Naar inhoud springen

Pagina:Album der Natuur 1858 en 1859.djvu/333

Uit Wikisource
Deze pagina is proefgelezen
 

DE SPECHTEN IN MEXICO,

DOOR

M.H. de SAUSSURE[1]

 

 

Na van den koffer van Pérote nedergedaald te zijn, bezocht ik den ouden vulkaan, dien men de Pizarro noemt. Deze zonderlinge berg, die de gedaante van een suikerbrood heeft, verheft zich boven de vlakte van Pérote als een eiland uit de zee, en treft alle reizigers door de regelmatigheid en bevalligheid zijner omtrekken. Maar wanneer men hem nadert en de steile kanten dezer pyramide van lava begint te beklimmen, dan wordt men op het onverwachtst verbaasd op het zien van den zonderlingen plantengroei, die den grond bekleedt, welke als met de slakken van een hoogoven overdekt is. Dat bleeke groen, hetwelk men uit de verte voor dat van bosschen aanzag, wordt slechts te weeg gebragt door eene ontzettende menigte van kleine Agaves, waarvan de groene stervormige bladerenkroon niet meer dan twee tot drie voeten in middellijn heeft, terwijl de dikte van de zich uit het midden daarvan verheffende bloemstengels twee tot drie duimen bedraagt.

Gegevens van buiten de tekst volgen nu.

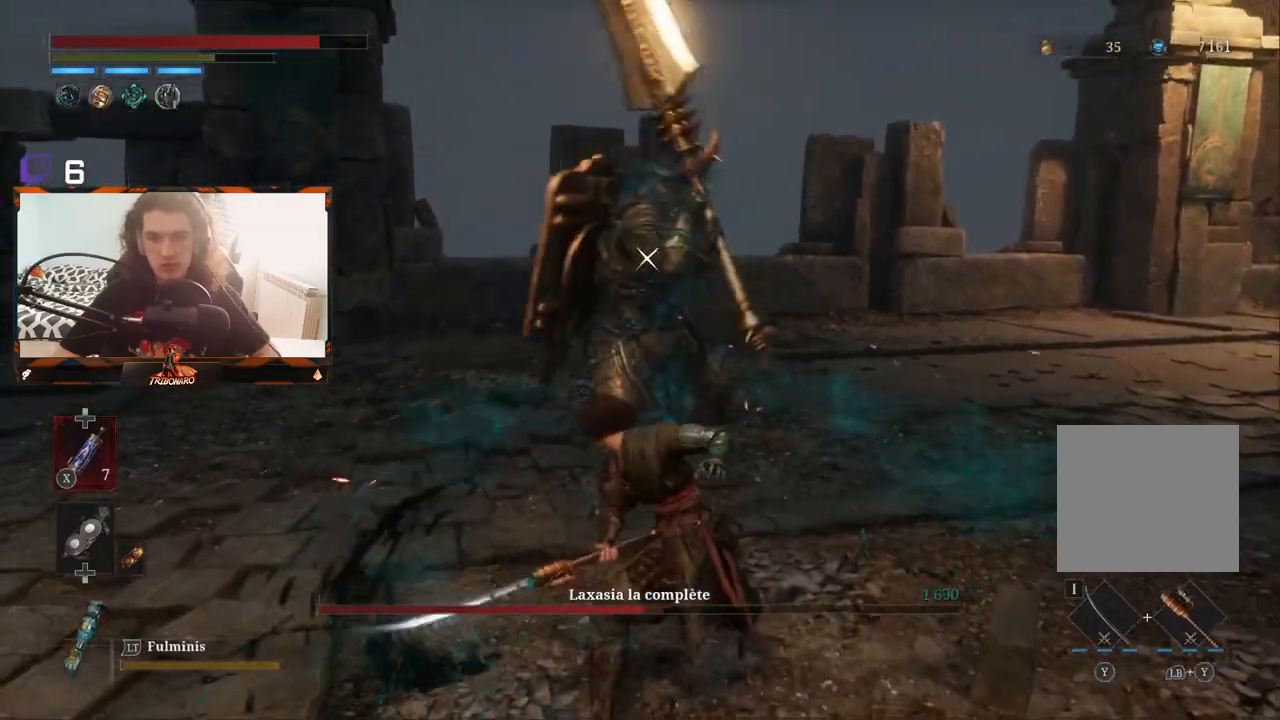
{"buttons": [], "left_stick": "center", "right_stick": "center", "events": [[33, "R1", "up"]]}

Hier en daar, tusschen dezen verspreid staande, werpt eene groote Yucca hare karige schaduw op den blaauwachtigen trachyt des bergs, en neemt de plaats in van boomen in een land, waar deze tot de groote zeldzaamheden behooren. Deze drooge en dorre eenzaamheid, waaraan alle levende wezens schenen te ontbreken, begon op mij eenen treurigen indruk te maken, toen, nadat ik een eind weegs doorgedrongen was in deze woestenij vol doornen en stekels, mijne oplettendheid plotselijk getrokken werd door een groot aantal spechten, die de eenige bewoners dezer verlaten streken waren. Het schenkt steeds een zeker genoegen het leven weder te ontmoeten, na door oorden getrokken te zijn, waar het gemist wordt, en sedert geruimen tijd had ik niet zulk een genot gesmaakt. Weldra bemerkte ik, dat de Colaptes rubricatus, zoo opmerkelijk door den roodachtigen glans zijner vleugels, de koning dezer plaats was, en ofschoon er ook andere soorten werden aangetroffen, zoo muntte hij toch ontegenzeggelijk boven allen uit, zoowel door zijne meerdere grootte als door zijne

  1. Bibliothèque universelle. Arch. d. sc, phys. et nat. 1858, no. 4, p. 331.